Within weeks of my father’s exodus, our family circle had expanded. In addition to the four of us, there were soon our shadows, four alter egos in the form of four therapists, earnest men and women with leather-upholstered furniture and white noise machines whirring away in their fern-filled foyers. In our readiness to seek professional help, we became possibly the first family to
double
in size in the wake of a separation; it was as if our parents had initiated an act of mitosis.

It was every bit as ludicrous as it sounds. Soon I was having phone conversations like this:

Me:
Hi, Dad. Listen. I’m calling because I’m upset about something, and when I talked it over with my therapist, she said I should talk to you about it directly.

Dad:
Oh. She did? Well, listen, sweetie. Right now’s not a good time. I’m actually late for my therapy appointment.

Me:
So let me get this straight. You’d rather go to your therapist to talk about our problems than talk to me about them directly?

Dad:
Hm. I guess I would. But that’s an interesting observation. I’ll be sure to bring it up in therapy.

Overnight, we’d become clichÉs, a stupid caricature of New York neurotics flailing around, and I hated us for it. Once, I had worried that my family’s eccentricities made us a bunch of freaks. Now, I saw that we were no different from anybody else, and this was at least as depressing. All the standard pettiness, wretchedness, and temporary psychosis that plagued every other divorcing family in America plagued us, too.

My father, for his part, behaved like a man who had just emerged from a coma. Having spent decades catatonic on the sofa, he suddenly erupted with personality, becoming a great fount of needs, opinions, appetites, and the highly irritating desire to express himself almost constantly.

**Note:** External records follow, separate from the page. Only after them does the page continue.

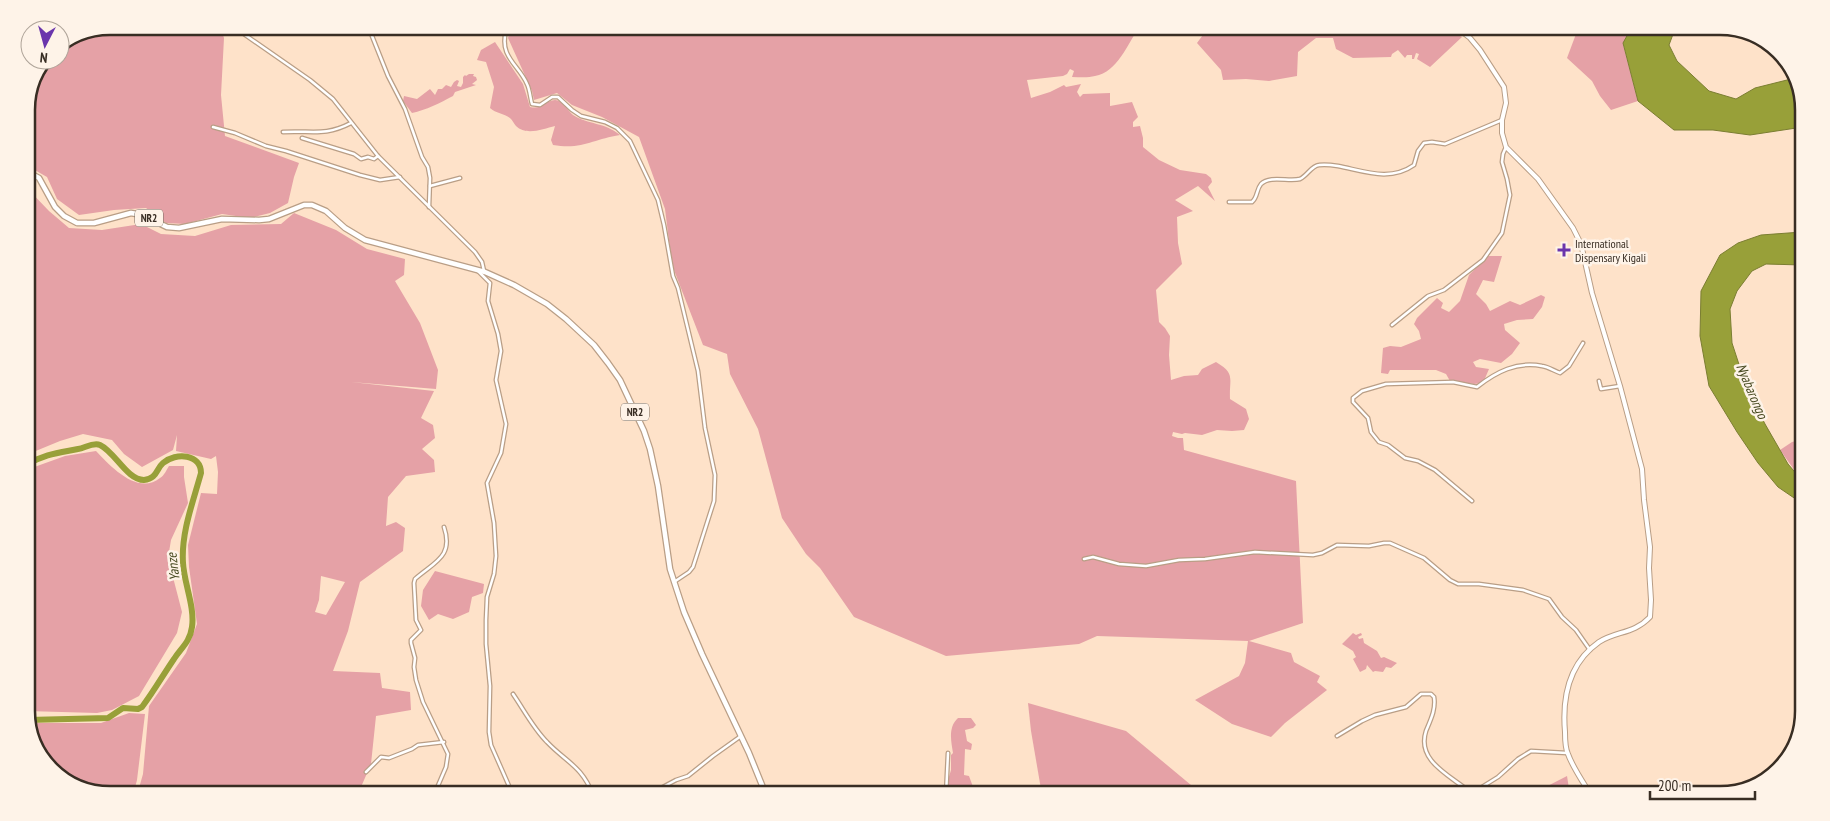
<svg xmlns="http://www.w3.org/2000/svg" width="1830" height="821" font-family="'PT Sans Narrow',sans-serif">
<rect width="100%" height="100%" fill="#fee2c9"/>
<g fill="#e5a1a6" fill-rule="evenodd">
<path d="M1441 27 1462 37 1430 67 1417 59 1419 54 1416 53 1414 59H1412V55H1407L1405 58 1398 50 1392 54 1391 57 1353 58 1336 49 1333 38H1316L1298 52 1297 76 1269 81 1246 79 1223 80 1221 70 1197 43 1208 28Z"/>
<path d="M1571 27H1632L1623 44 1638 101 1611 110 1600 96 1592 81 1567 58 1576 34Z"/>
<path d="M1139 28C1127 44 1118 72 1095 76 1088 78 1079 77 1072 77L1074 71 1070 69 1067 74 1063 76 1027 80 1031 98 1050 92 1064 85 1066 87 1081 84 1077 92 1080 97 1083 94 1110 93V106L1132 102 1138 117 1133 122V127L1140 126 1143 138V147L1159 160 1180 170 1206 174 1211 178 1212 182 1208 187 1215 201 1198 186 1175 200 1193 211 1177 217 1178 243 1182 264 1156 290 1159 322 1165 328 1170 336 1169 355 1171 380 1184 376 1198 375 1202 369 1216 362C1236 374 1229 378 1230 399L1246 409 1249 419 1244 430 1232 431 1217 430 1202 435 1185 433 1182 434 1173 432 1172 436 1178 438H1183L1184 450 1296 481 1303 623 1249 641 1291 653 1294 662 1320 676 1317 682 1327 690 1285 723 1271 737 1232 724 1195 700 1239 676 1245 663 1248 641 1097 636 1079 644 946 656 854 617 820 568 806 554 782 518 758 429 730 374 727 354 703 345 672 265 665 209 639 137 602 117 572 105 557 93 534 100 532 91 508 38 510 31Z"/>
<path d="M136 32 146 36 150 32H222L224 38 221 95 225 136 299 163 294 177 288 203 270 213 250 218 222 214 185 224 166 223 146 208 114 210 79 215 57 199 47 177 26 165V105L47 60H60V45L78 33Z"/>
<path d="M495 42 523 84 530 107C542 110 545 101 555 100 563 100 568 111 573 115 589 125 604 122 620 135 593 139 583 150 553 145L551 140 555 126C543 129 526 136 516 126 514 124 513 121 511 119 505 113 496 114 490 108L494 87 486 62 477 60 481 50Z"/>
<path d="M469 74H474L473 76 476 77 477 80 472 84 476 85 455 92 453 96C440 103 426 110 412 113L403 101 404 96 417 99 430 89 435 95 438 89H442L446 85 451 87 454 82 457 80 459 81 457 86 461 87 463 83V77L465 75 466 76Z"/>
<path d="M26 187 49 211 69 228 102 230 141 224 161 234 195 236 231 225 281 224 294 213 336 230 367 249 405 259 404 275 395 281 420 323 438 370 436 389 351 382 434 391 421 418 433 425 435 438 422 449 434 460 435 472 406 476 388 497 386 526 396 522 405 528 403 551 360 582 348 631 333 671 380 673 382 688 410 692 411 710 376 716 371 764 361 787 348 795H137L143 774 149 706 186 653 197 624 189 567 188 545 201 493 217 494 218 472 216 456 211 459 176 451 177 435 173 450 142 467 124 454 112 440 83 434 60 441 26 455ZM321 576 345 582 326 615 315 612 319 600Z"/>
<path d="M1488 256H1502L1494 282 1483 280 1476 294 1486 304 1490 311 1510 301 1520 305 1541 295 1545 297 1542 307 1533 319 1517 320 1504 324 1505 330 1520 343 1512 354 1501 363 1480 359 1473 362 1476 367 1489 369 1483 383 1474 384 1450 381 1446 374 1436 370H1390L1388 374 1381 373 1383 348 1390 346 1401 347 1421 339 1419 331 1414 324 1417 318 1437 298 1443 303 1441 308 1449 312 1460 301 1469 275Z"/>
<path d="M1800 440V478L1780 450 1792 442Z"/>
<path d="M96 451C110 466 138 496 160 478 164 476 167 469 169 466H184V477L188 503 171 540 168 558 182 612 177 633 139 696 112 710 97 713 26 711V470L65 456Z"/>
<path d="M435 571 484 584 483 593 472 597 469 612 453 619 438 614 429 620 421 606 423 590Z"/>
<path d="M1353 633 1356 635 1361 633 1362 635 1358 637 1359 639 1363 638 1364 643 1377 651 1381 658 1384 657 1397 663 1391 668 1386 667 1383 672 1375 671 1373 672 1367 665 1366 669 1360 672 1353 659 1356 657 1353 651 1342 644Z"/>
<path d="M1028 703 1126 731 1203 795H1042L1031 731Z"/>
<path d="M129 713 145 714 137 780 133 795H110L78 788 41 758 29 723H101Z"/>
<path d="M958 718H971L976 725 973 728 965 730 967 741 972 744 971 750 965 749 964 775 969 776 976 795H948L946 787 951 770V755L953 753C951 741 948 727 958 718Z"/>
<path d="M1567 776 1570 795H1530Z"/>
</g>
<g fill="#98a039" stroke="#7b7e32">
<path d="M1676 26 1669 45 1677 61 1709 91 1736 99 1755 88 1795 78 1804 105 1803 127 1750 135 1713 130H1674L1638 101 1623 43 1632 27Z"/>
<path d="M1802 232V265L1766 264 1752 271 1737 291 1730 309 1732 343 1747 389 1765 424 1788 464 1800 478V502L1778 487 1758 463 1737 432 1709 386 1700 336 1701 291 1720 255 1738 243 1761 235Z"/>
</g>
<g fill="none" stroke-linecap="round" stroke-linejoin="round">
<path stroke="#98a039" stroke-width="6" d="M26 465C45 454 58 453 78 449 85 448 93 442 100 445 115 452 127 480 144 480 157 479 156 469 163 463 176 452 201 454 201 473 193 502 181 533 183 563 184 583 195 607 192 627 190 642 181 648 174 659 163 675 154 691 142 707L138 709 123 708 108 718 28 720"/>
<defs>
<g id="minor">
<path d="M370 31 388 76 405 109 422 157 428 167 430 178 429 207"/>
<path d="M506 31C499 57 519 65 527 84 530 90 530 97 532 104L540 105 552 97H558L572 110 581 116 605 122 617 128 630 141 658 200 664 225 673 276 678 288 698 371 705 428 715 475 714 501 693 567 689 572 674 582"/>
<path d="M241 32 310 80 333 99 378 156 475 252 482 262 484 271"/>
<path d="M213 127 235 133 266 146 286 151 360 175 380 180 400 177"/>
<path d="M283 132C311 130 324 137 351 123"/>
<path d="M302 138 354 154 361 159 368 157 374 159 378 156"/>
<path d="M430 186 460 178"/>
<path d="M1229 202H1252C1258 197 1256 190 1261 184 1270 175 1289 182 1300 179 1308 175 1311 166 1319 165 1325 164 1332 165 1338 166 1364 171 1390 182 1414 165L1418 151 1424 143 1432 142 1445 144 1502 120"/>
<path d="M478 271 490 283 488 301 498 334 501 351 496 380 506 424 501 453 487 483 494 523 496 556 494 574 487 597 486 620V644L490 686 489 732 491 745 513 795"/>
<path d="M1392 325 1428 296 1444 290 1483 260 1502 233 1510 195 1507 179 1502 162 1503 154 1506 147"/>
<path d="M1599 381 1601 389 1620 386"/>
<path d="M1472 501 1435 470 1418 461 1405 458 1388 445 1379 442 1371 432 1368 418 1353 402V398L1362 391 1386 384 1453 382 1477 387C1496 372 1517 361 1542 366 1549 367 1554 371 1560 373L1569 366 1583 343"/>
<path d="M1084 559 1093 557 1119 564 1146 566 1179 560 1205 559 1255 552 1313 555 1322 553 1337 545 1369 546 1384 543H1390L1424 558 1450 580 1458 584H1479L1523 590 1549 599 1562 617 1576 630 1590 650"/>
<path d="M513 694C524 710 533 728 547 742 566 762 582 766 593 795"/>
<path d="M1337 736 1362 721 1375 715 1406 707 1421 694H1431L1434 697C1436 709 1431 719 1426 731 1416 762 1452 776 1471 793"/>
<path d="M366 772 381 757 389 758 412 749 418 745 444 742"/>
<path d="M434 795 446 767 448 754 423 702 416 680 414 667 415 658 411 643V640L421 630 416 620 414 583 415 579C434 562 454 557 444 527"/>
<path d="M648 795 676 780 688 776 713 756 741 736"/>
<path d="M946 795 948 753"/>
<path d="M1469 795 1498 777 1518 759 1531 751 1567 753"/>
</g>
<path id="secondary" d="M1456 27 1470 38 1480 50 1504 87 1506 103 1502 120V133L1506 147 1538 179 1573 228 1581 244 1592 293 1620 386 1642 469 1644 500 1650 547 1649 568 1651 600 1650 617C1634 634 1616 631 1599 642 1569 663 1562 697 1565 732 1565 739 1565 748 1568 754 1573 768 1583 782 1591 795"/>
<path id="trunk" d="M26 171 39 178 55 207 64 216 77 223H94L131 213 142 215 167 227 179 228 222 219 259 220 269 219 304 205H312L326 211 345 228 365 240 485 272 514 285 547 304 566 319 594 345 608 363 620 380 644 431 650 449 658 486 670 569 684 612 702 654 749 753 766 795"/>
</defs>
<use href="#minor" stroke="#b99e86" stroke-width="5"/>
<use href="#secondary" stroke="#b99e86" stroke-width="6"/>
<use href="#trunk" stroke="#b99e86" stroke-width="7"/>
<use href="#minor" stroke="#fff" stroke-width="2.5"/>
<use href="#secondary" stroke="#fff" stroke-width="4"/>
<use href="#trunk" stroke="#fff" stroke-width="4.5"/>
</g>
<path fill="#6a35ac" stroke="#fef3e8" stroke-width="2" d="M1561.5 242.5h5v5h5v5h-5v5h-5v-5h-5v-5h5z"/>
<g text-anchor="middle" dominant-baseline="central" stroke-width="5" stroke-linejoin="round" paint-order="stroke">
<g fill="#fef3e8" stroke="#73685e" stroke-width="1">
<rect x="135" y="209.5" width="28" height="17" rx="4"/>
<rect x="621" y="403.5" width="28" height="17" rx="4"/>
</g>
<g font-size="11" font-weight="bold" fill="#382d23">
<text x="149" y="218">NR2</text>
<text x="635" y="412">NR2</text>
</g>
<g font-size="12" fill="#382d23" stroke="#fef3e8" text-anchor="start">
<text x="1575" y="243">International<tspan x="1575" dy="14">Dispensary Kigali</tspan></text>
</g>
<g font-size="14" font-style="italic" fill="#474a21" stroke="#fef3e8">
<text transform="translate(1752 391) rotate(67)">Nyabarongo</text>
<text transform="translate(173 567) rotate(-97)">Yanze</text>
</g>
</g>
<path d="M0 0H1830V821H0ZM110 35H1720A75 75 0 0 1 1795 110V711A75 75 0 0 1 1720 786H110A75 75 0 0 1 35 711V110A75 75 0 0 1 110 35Z" fill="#fef3e8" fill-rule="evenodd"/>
<path fill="none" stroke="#382d23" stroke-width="2.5" d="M110 35H1720A75 75 0 0 1 1795 110V711A75 75 0 0 1 1720 786H110A75 75 0 0 1 35 711V110A75 75 0 0 1 110 35Z"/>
<g transform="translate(45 45) rotate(186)"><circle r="24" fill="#fef3e8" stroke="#afa499"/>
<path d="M0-4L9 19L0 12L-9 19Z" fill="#6a35ac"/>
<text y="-8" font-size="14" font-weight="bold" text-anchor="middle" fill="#382d23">N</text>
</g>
<path d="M1650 791v8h105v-8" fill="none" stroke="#382d23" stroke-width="2.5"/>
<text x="1658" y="791" font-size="15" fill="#382d23" stroke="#fef3e8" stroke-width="4" paint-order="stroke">200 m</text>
</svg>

“You know what I realized today when I was at Gristede’s?” he said as I wandered dumbstruck through his trendy new downtown apartment, examining his love seat with its Aztec designs, his modular glass coffee table, his wicker basket filled with dried seed pods from Pier One Imports:
Was this stuff really my father’s?
His black, lacquered bureau was neatly stacked with ticket stubs from Lincoln Center. There was a coaster from Caramba’s! where I often went with Joshua for obliterating margaritas. Since when did my father like Yo-Yo Ma? Since when did he drink tequila?